▶ [ASSIGNMENT]: Please rewrite the records from the beginning up to and including the line with "- Fluent implementations", swapping "should be" for "must be" and changing nothing else. Leave the pictures out of your answer.

EXTRACTED ENTRIES: Begin

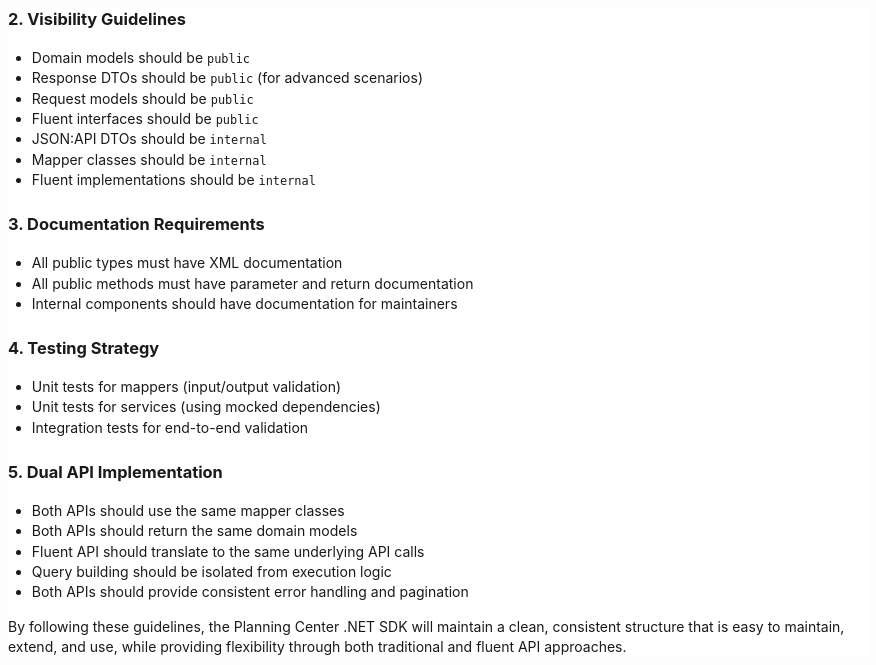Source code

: ### 2. **Visibility Guidelines**
- Domain models should be `public`
- Response DTOs should be `public` (for advanced scenarios)
- Request models should be `public`
- Fluent interfaces should be `public`
- JSON:API DTOs should be `internal`
- Mapper classes should be `internal`
- Fluent implementations should be `internal`

### 3. **Documentation Requirements**
- All public types must have XML documentation
- All public methods must have parameter and return documentation
- Internal components should have documentation for maintainers

### 4. **Testing Strategy**
- Unit tests for mappers (input/output validation)
- Unit tests for services (using mocked dependencies)
- Integration tests for end-to-end validation

### 5. **Dual API Implementation**
- Both APIs should use the same mapper classes
- Both APIs should return the same domain models
- Fluent API should translate to the same underlying API calls
- Query building should be isolated from execution logic
- Both APIs should provide consistent error handling and pagination

By following these guidelines, the Planning Center .NET SDK will maintain a clean, consistent structure that is easy to maintain, extend, and use, while providing flexibility through both traditional and fluent API approaches.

EXTRACTED ENTRIES: End

▶ [ANSWER FOR THE TASK]:
Source code

: ### 2. **Visibility Guidelines**
- Domain models must be `public`
- Response DTOs must be `public` (for advanced scenarios)
- Request models must be `public`
- Fluent interfaces must be `public`
- JSON:API DTOs must be `internal`
- Mapper classes must be `internal`
- Fluent implementations must be `internal`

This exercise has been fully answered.